A factual situation was presented in Flaharty v. Trout, 290 Pa. 315, which we deem substantially similar in its legal aspects to the case in hand. There a farmer, who also did teamwork, was employed to haul logs which had been previously cut by defendant, to defendant's sawmill at a fixed rate per thousand feet. The defendant directed the kind of logs to be hauled, when they were to be hauled, and often suggested the place where they were to be left in the mill yard. It was understood that if more logs were needed than the teamster could draw, unassisted, the defendant was to supply extra help, but it does not appear that such assistance was ever necessary. This court refused to hold the record devoid of evidence to support a finding that the relation of master and servant existed under these circumstances, saying (p. 318): "The case at bar is not one where the contractor did the work when and as he pleased and was responsible to the contractee only for the result, which is generally regarded as the test of an independent contractor." Another case directly in point is McCall v.

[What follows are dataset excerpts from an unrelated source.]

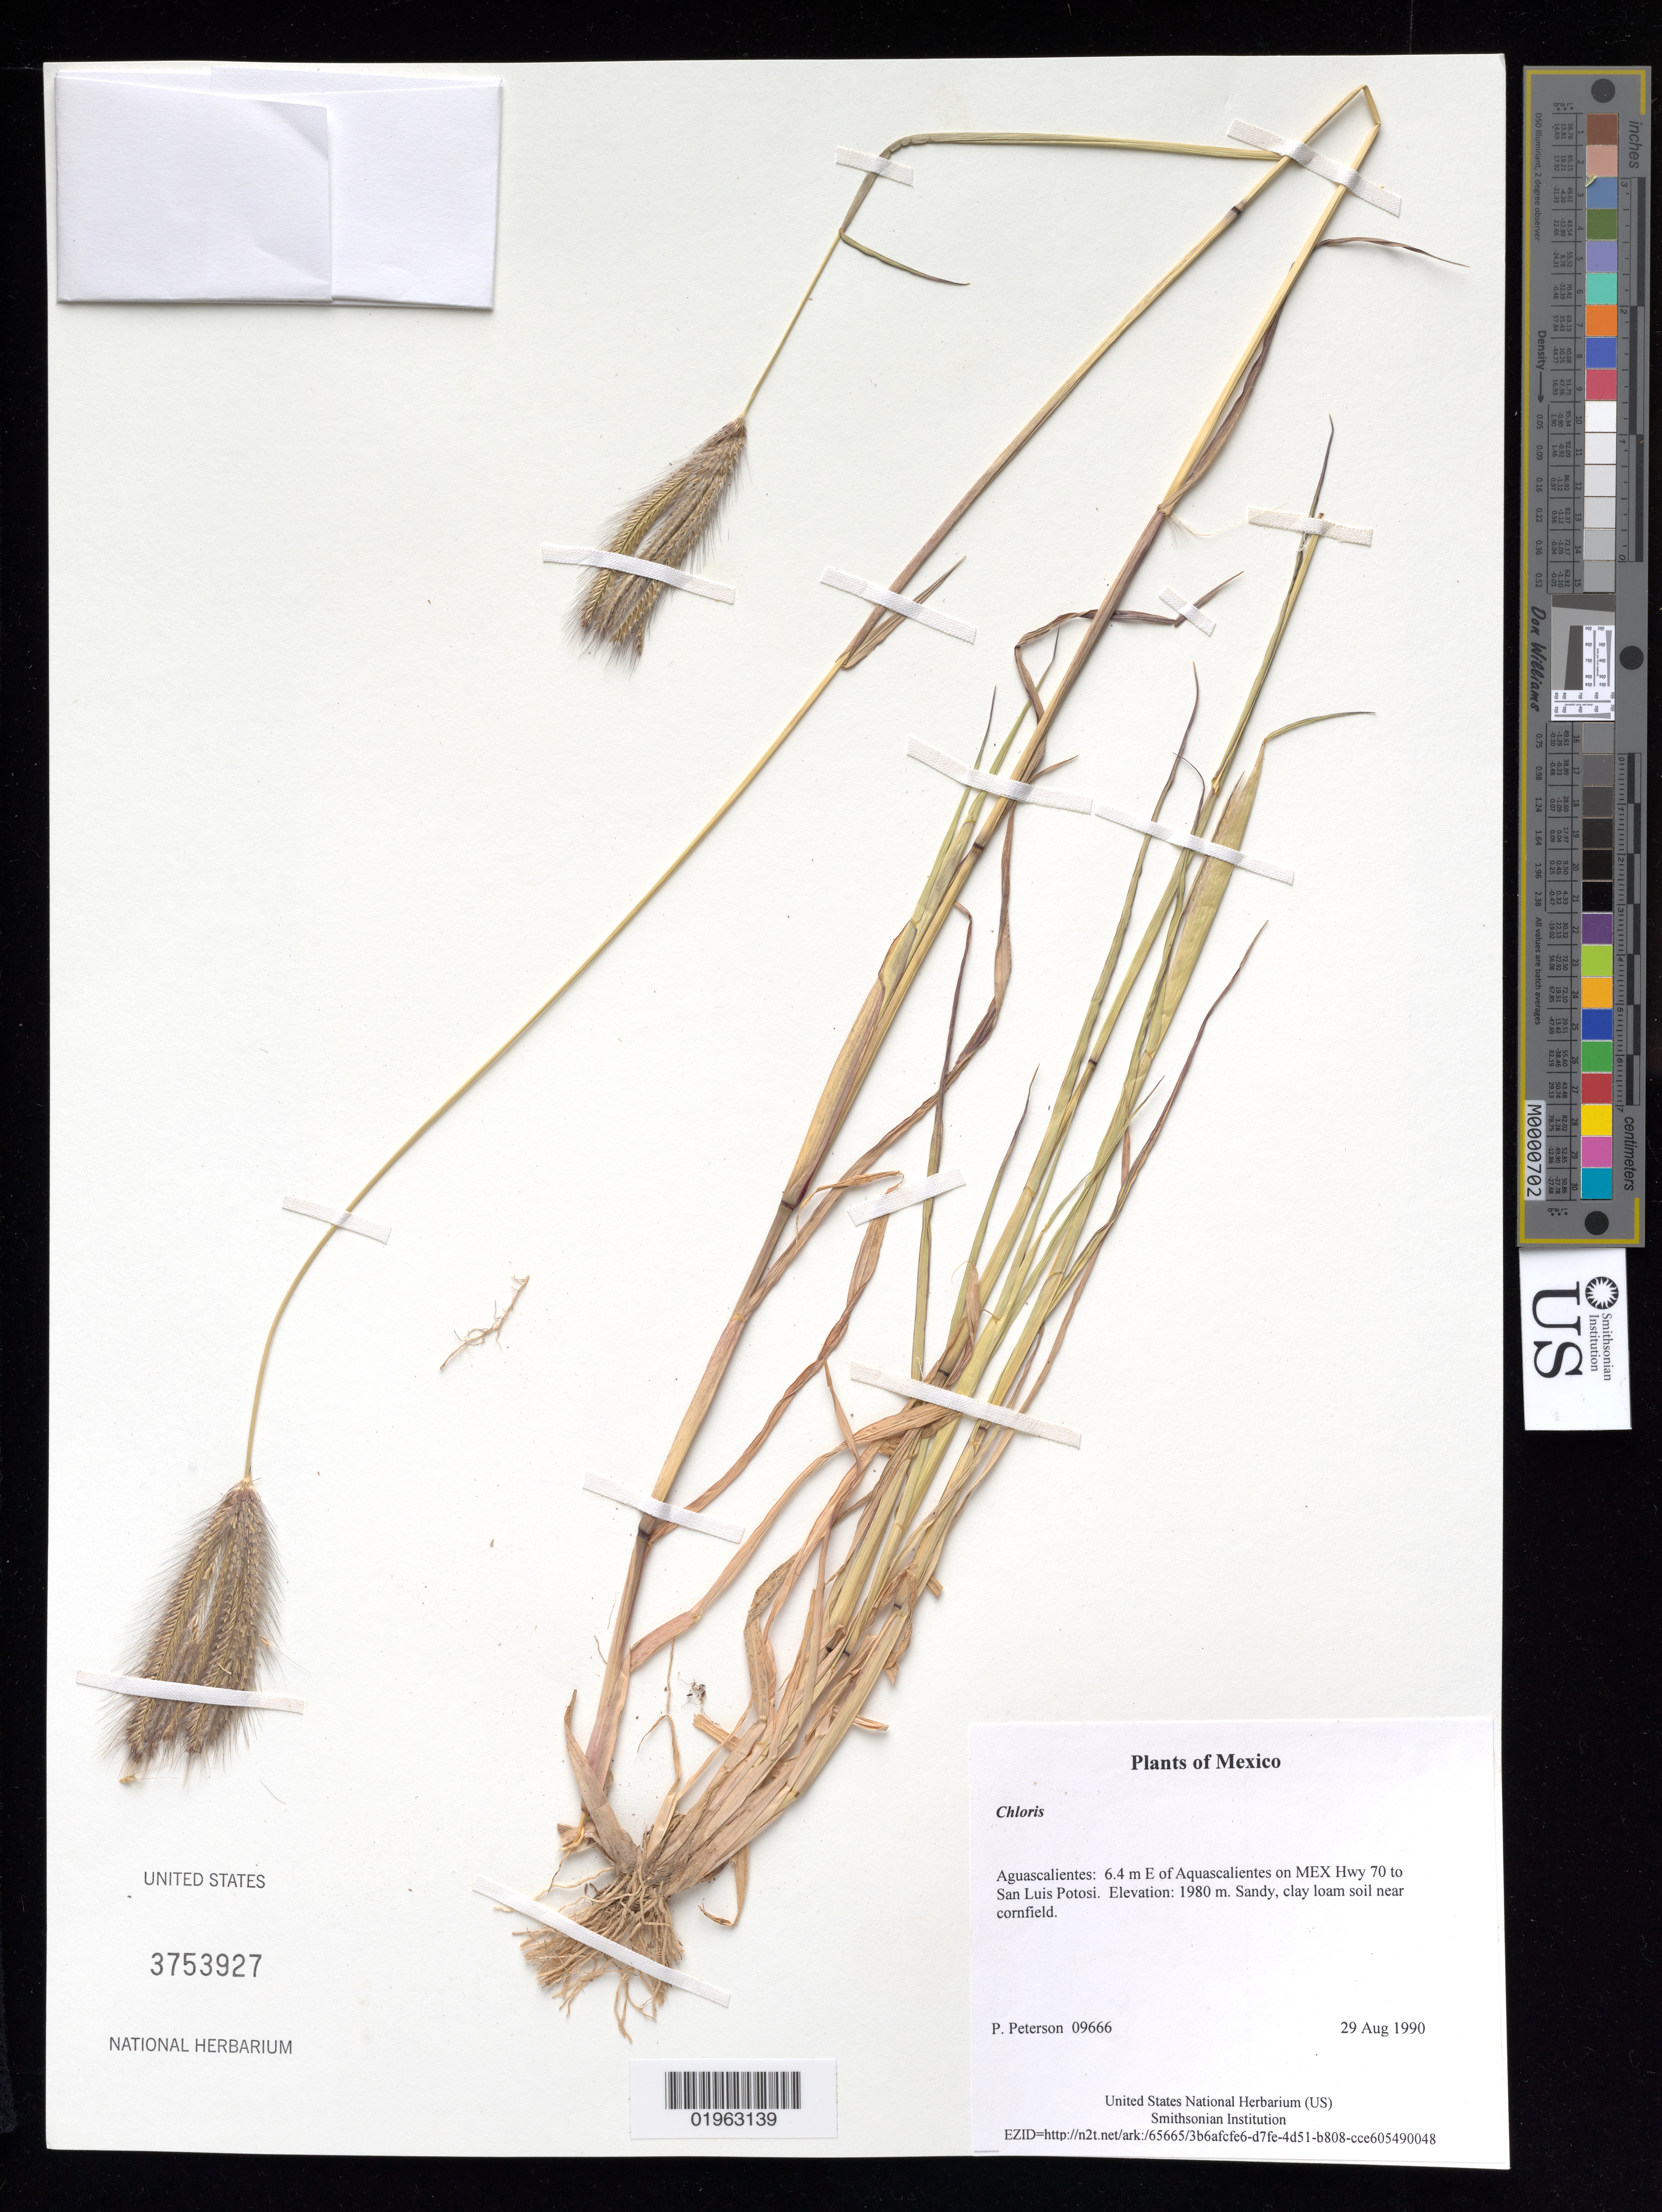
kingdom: Plantae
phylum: Tracheophyta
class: Liliopsida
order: Poales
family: Poaceae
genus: Chloris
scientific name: Chloris sp.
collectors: P. M. Peterson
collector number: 09666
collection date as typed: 29 Aug 1990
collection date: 1990-08-29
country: Mexico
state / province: Aguascalientes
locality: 6.4 m E of Aquascalientes on MEX Hwy 70 to San Luis Potosi.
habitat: Sandy, clay loam soil near cornfield.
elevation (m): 1980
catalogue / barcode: US 3753927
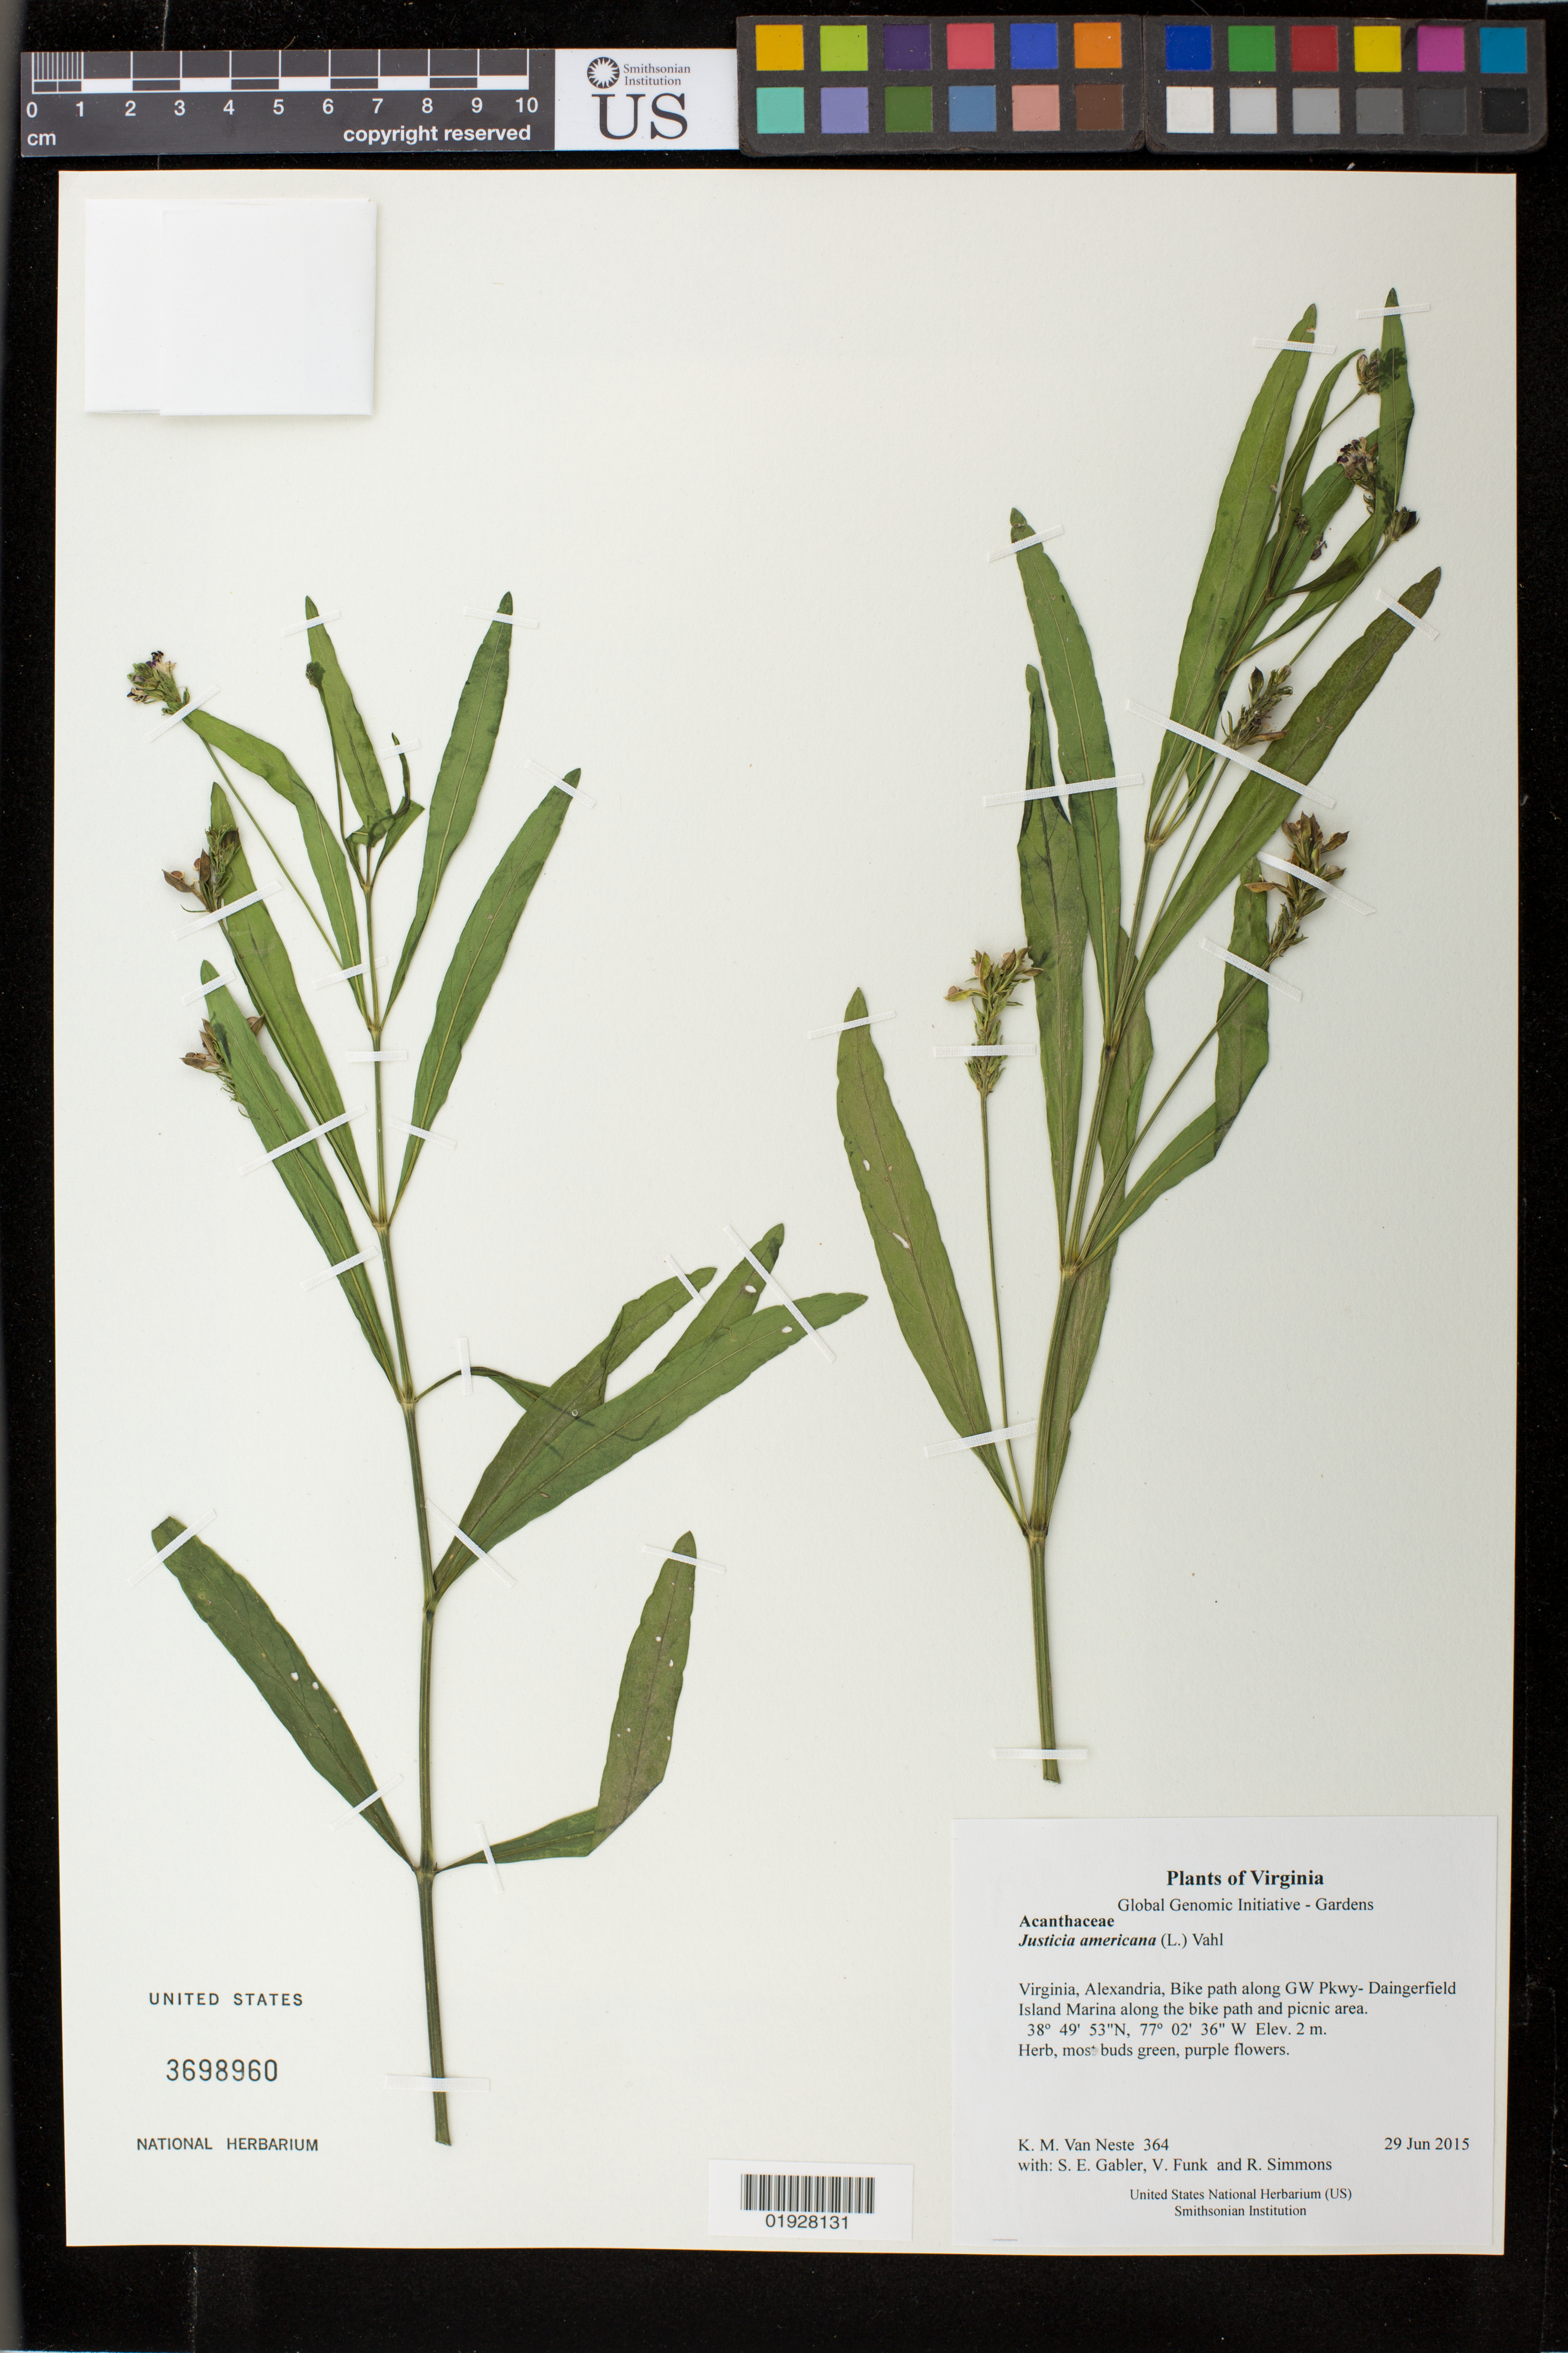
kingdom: Plantae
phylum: Tracheophyta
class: Magnoliopsida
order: Lamiales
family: Acanthaceae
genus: Justicia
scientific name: Justicia americana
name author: (L.) Vahl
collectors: K. M. Van Neste, S. E. Gabler, V. Funk & R. Simmons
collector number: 364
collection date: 2015-06-29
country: United States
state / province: Virginia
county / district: City of Alexandria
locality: Bike path along GW Pkwy- Dangerfield Island Marina along the bike path and picnic area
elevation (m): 2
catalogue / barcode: US 3698960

Bell Telephone Co., 79 Pa. Super. 505, where the relationship of master and servant, rather than that of contractor and contractee, was held to exist between a telephone company and a teamster who was engaged to haul poles, using his own team, from the company's warehouse to points along its lines under the direction of, and sometimes with the assistance of, a company foreman. The court there said (p. 507): "It is not a case of letting out work to another without retaining any control over the work, except as to results accomplished, but rather a case of service rendered in the course of an occupation supervised and directed as to means and manners of performance." Our conclusion is likewise in harmony with the decisions in Robson v. Martin, 291 Pa. 426, and Persing v. Citizens Traction Co., 294 Pa. 230.
It is of course true, as stated in Tyler v. McFadden Newspr. Corp., supra (p. 172), that "Ordinarily, draymen, truckmen, carters, etc., are regarded as independent contractors." See also Wright v. A. S. Wilson Co., 83 Pa. Super. 487, where the following appears (p. 489): "The direction to one engaged in 'general hauling' to haul property to or from a specified place does not change the nature of, or convert a special employment into the general relation of master and servant; a man does not become answerable for the negligence of a taxi-cab driver, or of a carrier merely by specifying where he wishes to get or to have his property delivered." But these cases and other like cases are not controlling in determining the relationship involved in a situation such as is here presented, where the hiring is not part of the regular business of the owner of the team or vehicle, who is temporarily engaged in hauling for another and, while so engaged, is entirely under the control of the hirer. See Thatcher v. Pierce, supra, 21; Long v. Eastern Paving Co., supra, 167.